Non-adiabatic oscillations of red giants

• Published in: Monthly notices of the Royal Astronomical Society Vol. 378; no. 4; pp. 1270 - 1282
• Main Authors: Xiong, D. R., Deng, L.
• Format: Journal Article
• Language: English
• Published: Oxford, UK Blackwell Publishing Ltd 11.07.2007; Blackwell Science; Oxford University Press
• Subjects: Astronomy; Astrophysics; convection; Earth, ocean, space; Evolution; Exact sciences and technology; Luminosity; Pulsars; Stars & galaxies; stars: evolution; stars: late-type; stars: variables: other; Temperature; convection; stars: variables: other; stars: late-type; stars: evolution; Red giant stars; Late type stars; Convective shell; Growth rate; Cepheids; Effective temperature; Luminosity; Stellar evolution; Convection; Instability strip; Mass function; Stellar mass; Instability; Models; Excitation; Effective mass; Asymptotic giant branch; Low temperature
• ISSN: 0035-8711; 1365-2966
• DOI: 10.1111/j.1365-2966.2007.11642.x

Using our non-local time-dependent theory of convection, the linear non-adiabatic oscillations of 10 evolutionary model series with masses of 1–3 M⊙ are calculated.

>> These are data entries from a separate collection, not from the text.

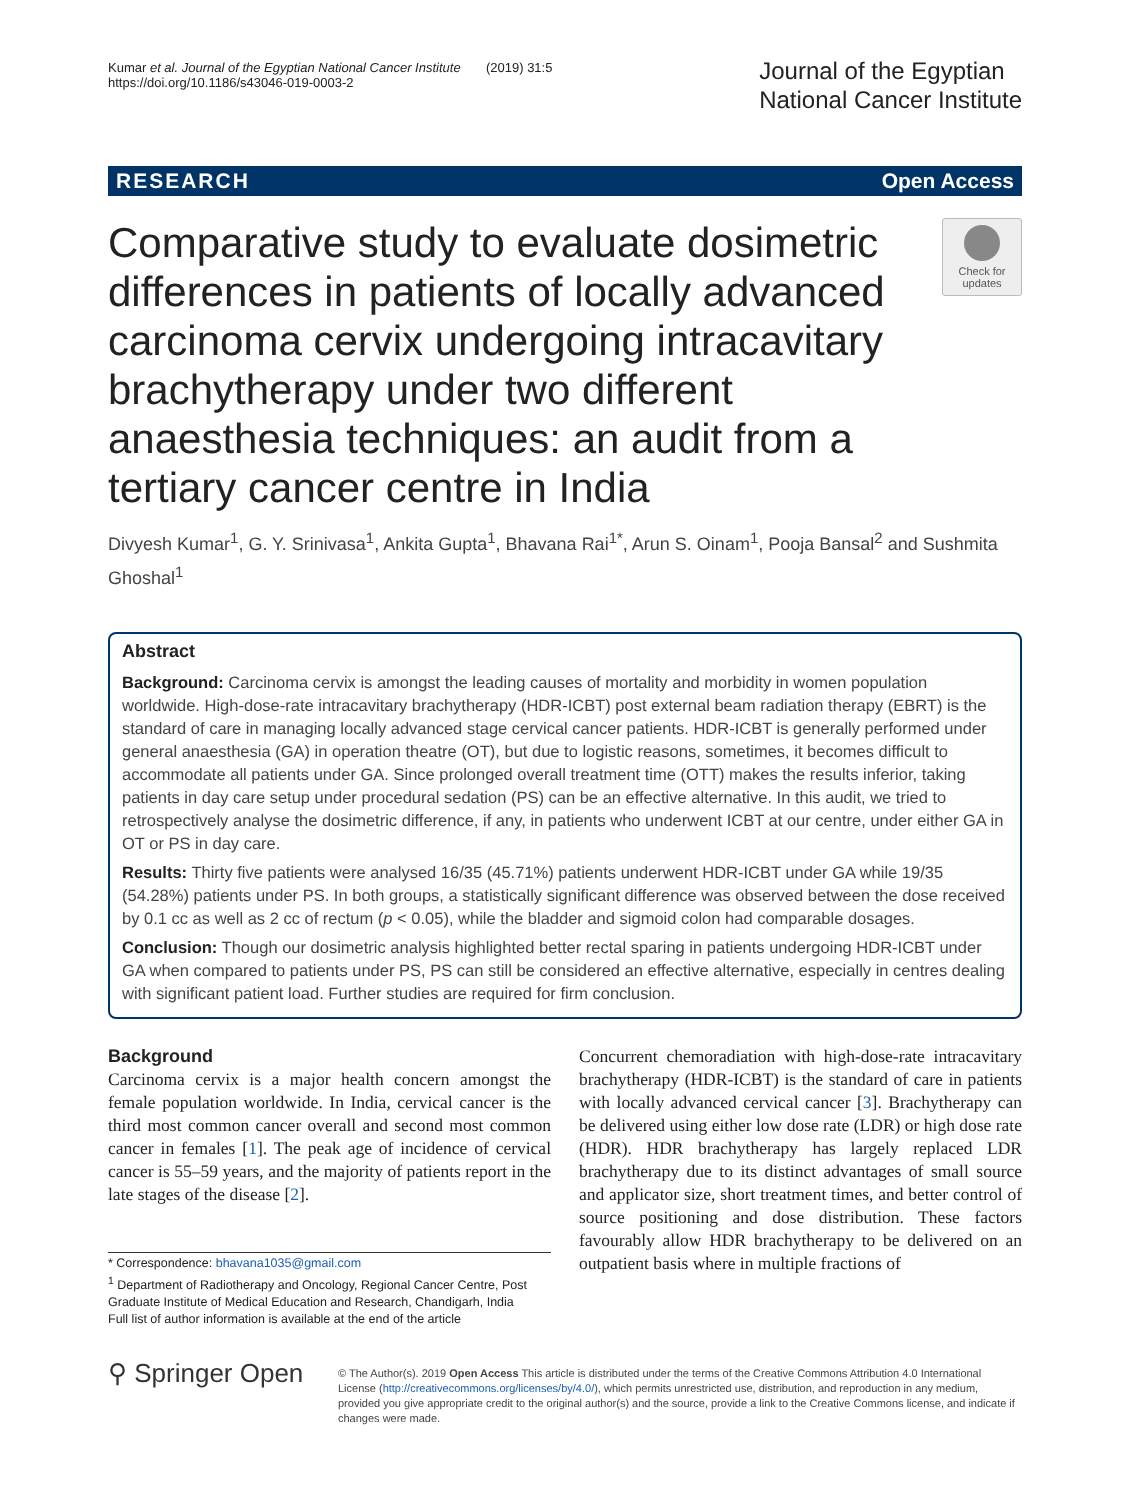Kumar et al. Journal of the Egyptian National Cancer Institute (2019) 31:5
https://doi.org/10.1186/s43046-019-0003-2
Journal of the Egyptian
National Cancer Institute
RESEARCH Open Access
Comparative study to evaluate dosimetric differences in patients of locally advanced carcinoma cervix undergoing intracavitary brachytherapy under two different anaesthesia techniques: an audit from a tertiary cancer centre in India
Check for updates
Divyesh Kumar<sup>1</sup>, G. Y. Srinivasa<sup>1</sup>, Ankita Gupta<sup>1</sup>, Bhavana Rai<sup>1*</sup>, Arun S. Oinam<sup>1</sup>, Pooja Bansal<sup>2</sup> and Sushmita Ghoshal<sup>1</sup>
Abstract
Background: Carcinoma cervix is amongst the leading causes of mortality and morbidity in women population worldwide. High-dose-rate intracavitary brachytherapy (HDR-ICBT) post external beam radiation therapy (EBRT) is the standard of care in managing locally advanced stage cervical cancer patients. HDR-ICBT is generally performed under general anaesthesia (GA) in operation theatre (OT), but due to logistic reasons, sometimes, it becomes difficult to accommodate all patients under GA. Since prolonged overall treatment time (OTT) makes the results inferior, taking patients in day care setup under procedural sedation (PS) can be an effective alternative. In this audit, we tried to retrospectively analyse the dosimetric difference, if any, in patients who underwent ICBT at our centre, under either GA in OT or PS in day care.
Results: Thirty five patients were analysed 16/35 (45.71%) patients underwent HDR-ICBT under GA while 19/35 (54.28%) patients under PS. In both groups, a statistically significant difference was observed between the dose received by 0.1 cc as well as 2 cc of rectum (p < 0.05), while the bladder and sigmoid colon had comparable dosages.
Conclusion: Though our dosimetric analysis highlighted better rectal sparing in patients undergoing HDR-ICBT under GA when compared to patients under PS, PS can still be considered an effective alternative, especially in centres dealing with significant patient load. Further studies are required for firm conclusion.
Background
Carcinoma cervix is a major health concern amongst the female population worldwide. In India, cervical cancer is the third most common cancer overall and second most common cancer in females [1]. The peak age of incidence of cervical cancer is 55–59 years, and the majority of patients report in the late stages of the disease [2].
* Correspondence: bhavana1035@gmail.com
<sup>1</sup> Department of Radiotherapy and Oncology, Regional Cancer Centre, Post Graduate Institute of Medical Education and Research, Chandigarh, India
Full list of author information is available at the end of the article
Concurrent chemoradiation with high-dose-rate intracavitary brachytherapy (HDR-ICBT) is the standard of care in patients with locally advanced cervical cancer [3]. Brachytherapy can be delivered using either low dose rate (LDR) or high dose rate (HDR). HDR brachytherapy has largely replaced LDR brachytherapy due to its distinct advantages of small source and applicator size, short treatment times, and better control of source positioning and dose distribution. These factors favourably allow HDR brachytherapy to be delivered on an outpatient basis where in multiple fractions of
⚲ Springer Open
© The Author(s). 2019 Open Access This article is distributed under the terms of the Creative Commons Attribution 4.0 International License (http://creativecommons.org/licenses/by/4.0/), which permits unrestricted use, distribution, and reproduction in any medium, provided you give appropriate credit to the original author(s) and the source, provide a link to the Creative Commons license, and indicate if changes were made.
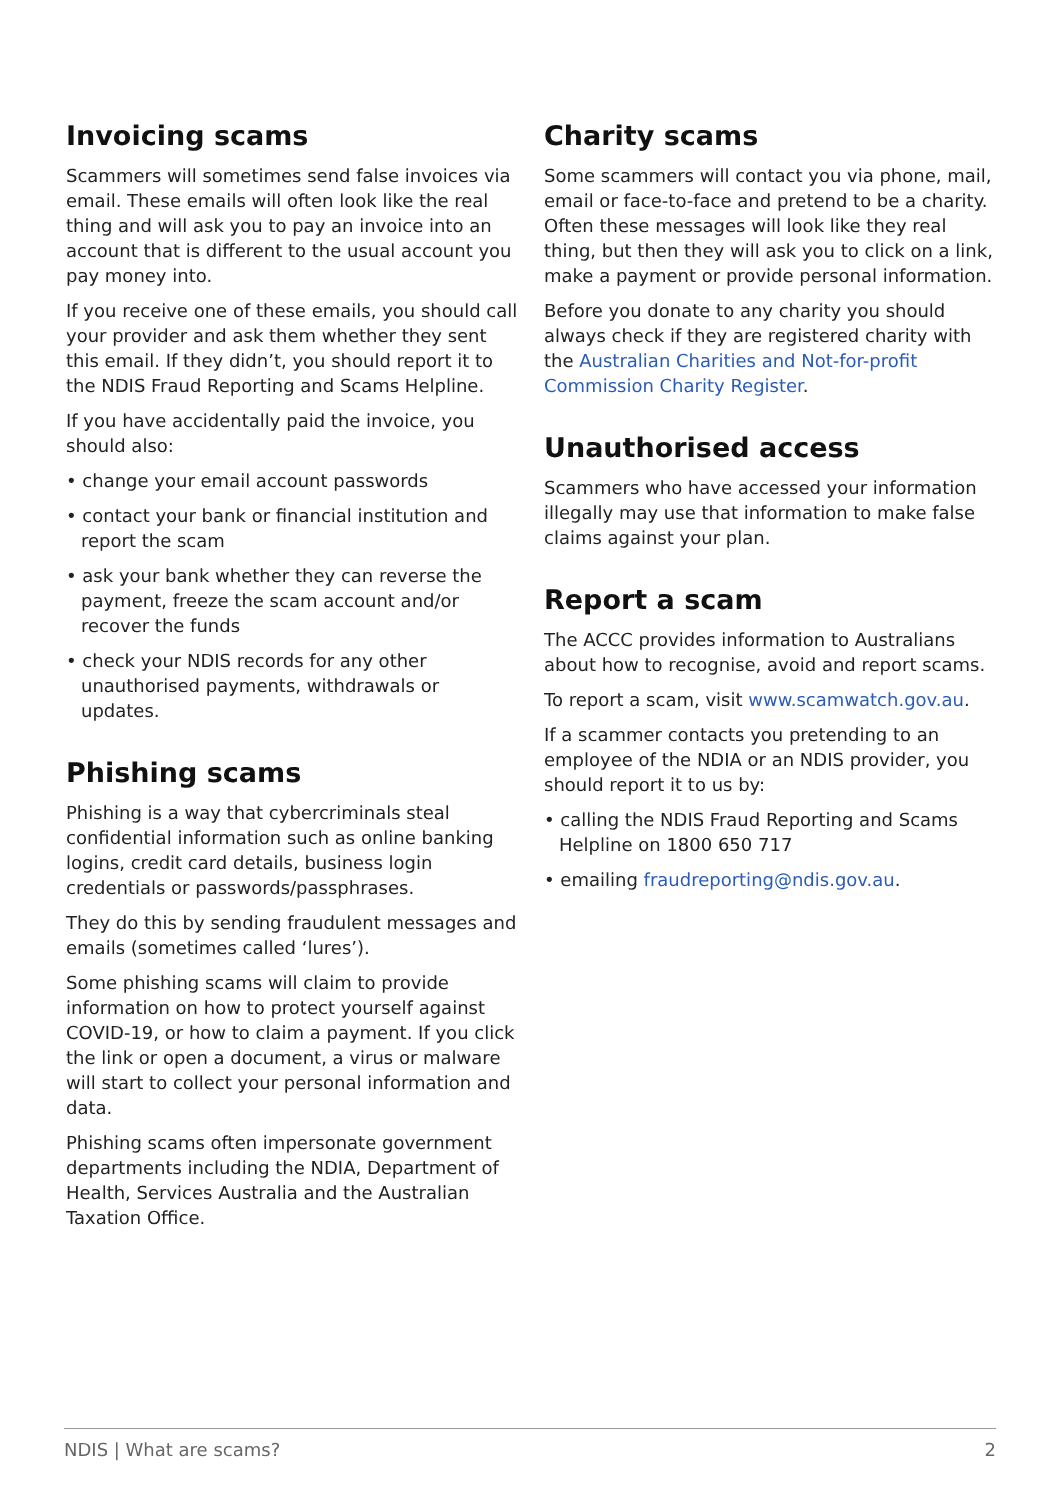Invoicing scams
Scammers will sometimes send false invoices via email. These emails will often look like the real thing and will ask you to pay an invoice into an account that is different to the usual account you pay money into.
If you receive one of these emails, you should call your provider and ask them whether they sent this email. If they didn’t, you should report it to the NDIS Fraud Reporting and Scams Helpline.
If you have accidentally paid the invoice, you should also:
• change your email account passwords
• contact your bank or financial institution and report the scam
• ask your bank whether they can reverse the payment, freeze the scam account and/or recover the funds
• check your NDIS records for any other unauthorised payments, withdrawals or updates.
Phishing scams
Phishing is a way that cybercriminals steal confidential information such as online banking logins, credit card details, business login credentials or passwords/passphrases.
They do this by sending fraudulent messages and emails (sometimes called ‘lures’).
Some phishing scams will claim to provide information on how to protect yourself against COVID-19, or how to claim a payment. If you click the link or open a document, a virus or malware will start to collect your personal information and data.
Phishing scams often impersonate government departments including the NDIA, Department of Health, Services Australia and the Australian Taxation Office.
Charity scams
Some scammers will contact you via phone, mail, email or face-to-face and pretend to be a charity. Often these messages will look like they real thing, but then they will ask you to click on a link, make a payment or provide personal information.
Before you donate to any charity you should always check if they are registered charity with the Australian Charities and Not-for-profit Commission Charity Register.
Unauthorised access
Scammers who have accessed your information illegally may use that information to make false claims against your plan.
Report a scam
The ACCC provides information to Australians about how to recognise, avoid and report scams.
To report a scam, visit www.scamwatch.gov.au.
If a scammer contacts you pretending to an employee of the NDIA or an NDIS provider, you should report it to us by:
• calling the NDIS Fraud Reporting and Scams Helpline on 1800 650 717
• emailing fraudreporting@ndis.gov.au.
NDIS | What are scams? 2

The results show that there is a red giant instability strip in the lower temperature side of the Hertzsprung–Russell diagram which goes along the sequences of the red giant branch and the asymptotic giant branch. For red giants of lower luminosities, pulsation instability is found at high order overtones; the lower order modes from the fundamental to the second overtone are stable. Towards higher luminosity and lower effective temperature, instability moves to lower order modes, and the amplitude growth rate of oscillations also grows. At the high luminosity end of the strip, the fundamental and the first overtone become unstable, while all the modes above the fourth order become stable. The excitation mechanisms have been studied in detail. It is found that turbulent pressure plays a key role for excitation of red variables. The frozen convection approximation is unavailable for the low temperature stars with extended convective envelopes. In any case, this approximation can explain neither the red edge of the Cepheid instability strip, nor the blue edge of the pulsating red giant instability strip. An analytic expression of a pulsation constant as a function of stellar mass, luminosity and effective temperature is presented from this work.